In the Manhattan courthouse, al-Masri’s court-appointed lawyer asked that his prosthetic hands be returned immediately “so he can use his arms.” The preacher typically uses hooks on his arms, but he showed up in court with exposed stumps, for reasons that were not immediately clear.

“Mr. Mustafa [al-Masri’s alias] would appreciate if the Bureau of Prisons would return to him his prosthetics so he can use his arms,” the attorney, Sabrina Schroff, told the court.

“He needs a dictating machine because he can’t take notes,” Schroff added. “To the extent that Mr. Mustafa does not receive his prosthetics immediately, he will need someone to help with the care of his daily needs. … I ask that the Bureau of Prisons attend to that immediately otherwise he will not be able to function in a civilized manner.”

Schroff told reporters outside the courthouse after the 13-minute court hearing that her client seemed like a respectable man.

“”He seemed very much of a gentleman,” Schroff said.

Along with several co-defendants — including Khaled al-Fawwaz, Adel Abdul Bary, who have been implicated in the deadly 1998 bombings of two U.S. embassies in Africa, and Syed Talha Ahsan and Babar Ahmad, who allegedly ran websites designed to funnel recruits and trainees to al-Qaida — al-Masri had sought to remain in Britain primarily because of human rights concerns.

The co-defendants, who each pleaded not guilty, believe they will face inhumane conditions in U.S. prisons and think there is not enough proof to sustain the allegations against them, according to court documents.

The Extradition Act 2003, signed by Prime Minister Tony Blair and President George W. Bush in the aftermath of the Sept. 11 attacks, permits the extradition of U.K. citizens to the U.S. if a “reasonable suspicion” exists that they committed a crime against U.S. law. Prior to that act’s ratification, the standard of proof required to extradite a British citizen was significantly higher, requiring a much stronger prima facie case.

By contrast, the extradition of U.S. citizens to the U.K. demands a showing of “probable cause,” still a higher standard of proof than the one al-Masri and his c0-defendants faced. Existing human rights treaties prevent extradited defendants from either country from facing the death penalty.

British High Court Judges John Thomas and Duncan Ouseley denied the suspected terrorists’ request just hours before they were extradited both because the U.S. met this low burden of proof and because of the nature of their crimes.

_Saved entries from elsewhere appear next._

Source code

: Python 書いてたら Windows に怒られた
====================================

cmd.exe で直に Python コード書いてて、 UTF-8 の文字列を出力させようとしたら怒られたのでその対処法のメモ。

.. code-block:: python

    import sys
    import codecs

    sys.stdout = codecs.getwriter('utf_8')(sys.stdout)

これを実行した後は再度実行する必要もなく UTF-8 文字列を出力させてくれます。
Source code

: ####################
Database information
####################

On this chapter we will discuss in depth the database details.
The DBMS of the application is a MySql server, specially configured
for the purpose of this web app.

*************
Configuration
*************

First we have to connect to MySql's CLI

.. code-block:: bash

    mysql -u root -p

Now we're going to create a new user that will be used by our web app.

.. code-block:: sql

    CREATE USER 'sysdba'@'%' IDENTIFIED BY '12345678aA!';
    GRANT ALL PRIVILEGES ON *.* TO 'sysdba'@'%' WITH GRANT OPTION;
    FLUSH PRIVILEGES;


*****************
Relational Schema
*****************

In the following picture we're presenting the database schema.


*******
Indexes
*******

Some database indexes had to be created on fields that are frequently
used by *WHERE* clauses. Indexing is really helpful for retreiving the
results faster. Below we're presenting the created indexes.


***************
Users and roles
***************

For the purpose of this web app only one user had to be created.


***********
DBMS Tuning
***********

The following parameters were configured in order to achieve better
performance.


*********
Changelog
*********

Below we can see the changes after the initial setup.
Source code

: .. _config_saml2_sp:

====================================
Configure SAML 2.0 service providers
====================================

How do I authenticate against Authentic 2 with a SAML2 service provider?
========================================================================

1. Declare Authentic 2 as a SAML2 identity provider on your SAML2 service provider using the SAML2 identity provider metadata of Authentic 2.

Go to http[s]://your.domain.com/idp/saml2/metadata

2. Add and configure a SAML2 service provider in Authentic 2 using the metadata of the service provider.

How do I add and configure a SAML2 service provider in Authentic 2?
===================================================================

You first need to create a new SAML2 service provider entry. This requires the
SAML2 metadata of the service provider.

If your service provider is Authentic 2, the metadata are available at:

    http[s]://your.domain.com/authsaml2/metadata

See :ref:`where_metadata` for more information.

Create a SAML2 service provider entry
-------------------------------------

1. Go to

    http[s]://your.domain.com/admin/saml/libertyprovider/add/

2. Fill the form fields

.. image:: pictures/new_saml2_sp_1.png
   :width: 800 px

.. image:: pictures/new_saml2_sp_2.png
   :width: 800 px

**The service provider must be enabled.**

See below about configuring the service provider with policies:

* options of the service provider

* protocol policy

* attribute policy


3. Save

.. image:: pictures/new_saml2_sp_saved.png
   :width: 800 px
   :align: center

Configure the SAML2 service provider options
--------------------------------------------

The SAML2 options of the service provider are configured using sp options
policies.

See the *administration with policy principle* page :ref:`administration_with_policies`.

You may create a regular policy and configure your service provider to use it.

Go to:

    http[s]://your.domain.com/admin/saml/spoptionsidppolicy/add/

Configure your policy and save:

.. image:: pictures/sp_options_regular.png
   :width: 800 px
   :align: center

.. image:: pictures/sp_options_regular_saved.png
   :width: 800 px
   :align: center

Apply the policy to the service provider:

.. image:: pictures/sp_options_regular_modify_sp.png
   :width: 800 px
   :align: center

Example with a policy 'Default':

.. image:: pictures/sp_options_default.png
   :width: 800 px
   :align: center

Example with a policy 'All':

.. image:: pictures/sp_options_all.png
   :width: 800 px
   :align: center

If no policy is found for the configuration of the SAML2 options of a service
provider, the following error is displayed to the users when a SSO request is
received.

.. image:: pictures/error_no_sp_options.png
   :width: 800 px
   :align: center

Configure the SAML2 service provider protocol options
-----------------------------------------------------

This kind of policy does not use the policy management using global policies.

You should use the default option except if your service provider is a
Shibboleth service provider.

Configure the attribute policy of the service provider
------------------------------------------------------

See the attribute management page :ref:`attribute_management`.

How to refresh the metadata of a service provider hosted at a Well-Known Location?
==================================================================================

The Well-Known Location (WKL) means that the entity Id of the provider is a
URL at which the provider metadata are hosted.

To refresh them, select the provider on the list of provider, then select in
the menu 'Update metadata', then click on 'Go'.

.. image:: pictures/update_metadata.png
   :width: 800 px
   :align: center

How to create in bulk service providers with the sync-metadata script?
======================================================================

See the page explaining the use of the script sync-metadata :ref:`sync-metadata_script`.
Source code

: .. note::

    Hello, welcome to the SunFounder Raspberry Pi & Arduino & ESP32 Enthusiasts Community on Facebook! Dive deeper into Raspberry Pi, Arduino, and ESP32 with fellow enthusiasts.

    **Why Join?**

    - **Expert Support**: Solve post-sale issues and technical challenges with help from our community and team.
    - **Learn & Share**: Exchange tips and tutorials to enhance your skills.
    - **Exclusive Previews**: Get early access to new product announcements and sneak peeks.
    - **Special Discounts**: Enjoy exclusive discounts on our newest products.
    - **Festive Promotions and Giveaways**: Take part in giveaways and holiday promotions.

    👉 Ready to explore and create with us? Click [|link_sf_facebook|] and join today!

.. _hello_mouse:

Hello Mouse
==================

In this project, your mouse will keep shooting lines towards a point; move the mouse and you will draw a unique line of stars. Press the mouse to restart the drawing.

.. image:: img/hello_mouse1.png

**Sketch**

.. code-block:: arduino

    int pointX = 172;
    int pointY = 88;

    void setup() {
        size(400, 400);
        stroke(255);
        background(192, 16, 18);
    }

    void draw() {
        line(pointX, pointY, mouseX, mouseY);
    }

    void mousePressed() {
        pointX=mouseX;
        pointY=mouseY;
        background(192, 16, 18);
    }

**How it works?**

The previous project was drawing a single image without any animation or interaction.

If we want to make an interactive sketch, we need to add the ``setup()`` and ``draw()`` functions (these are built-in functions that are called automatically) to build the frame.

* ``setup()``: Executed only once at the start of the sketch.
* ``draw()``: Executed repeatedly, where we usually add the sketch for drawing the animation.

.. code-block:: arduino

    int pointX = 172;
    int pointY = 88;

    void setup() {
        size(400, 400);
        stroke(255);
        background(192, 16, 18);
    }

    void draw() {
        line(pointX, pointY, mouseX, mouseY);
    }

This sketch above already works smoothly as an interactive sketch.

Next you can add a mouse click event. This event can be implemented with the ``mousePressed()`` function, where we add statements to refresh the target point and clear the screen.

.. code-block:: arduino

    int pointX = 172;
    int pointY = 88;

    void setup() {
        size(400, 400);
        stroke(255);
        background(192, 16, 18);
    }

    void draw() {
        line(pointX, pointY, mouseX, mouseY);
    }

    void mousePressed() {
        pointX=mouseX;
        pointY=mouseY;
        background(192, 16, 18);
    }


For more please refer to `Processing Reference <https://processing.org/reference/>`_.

“[It is] in the interest of justice that those accused of very serious crimes, as each of these claimants is in these proceedings, are tried as quickly as possible as is consistent with the interests of justice,” Thomas wrote in the ruling. “It follows that their extradition to the United States of America may proceed immediately.”

al-Masri has remained in a jail in Britain since 2004 due to inciting racial hatred and violence. He has called Sept. 11  “a towering day in history” and told followers that Osama bin laden was “a good guy and a hero.”

Approximately 100 protesters and activists gathered outside the Royal Courts of Justice in London with signs saying “Stop extraditions,” “Justice is Only From Islam” and “Democracy is hypocrisy.”

Reaction to the court’s ruling from officials in both the U.S. and Britain, however, was highly positive.

The extraditions are “a watershed moment in our nation’s efforts to eradicate terrorism,” according to U.S. Attorney Preet Bharara, who added that “these are men who were at the nerve centers of al-Qaida’s acts of terror, and they caused blood to be shed, lives to be lost, and families to be shattered.”

“I’m absolutely delighted that Abu Hamza is now out of this country,” British Prime Minister David Cameron told the media. “Like the rest of the public I’m sick to the back teeth of people who come here, threaten our country, who stay at vast expense to the taxpayer and we can’t get rid of them.”

“I’m delighted on this occasion we’ve managed to send this person off to a country where he will face justice.”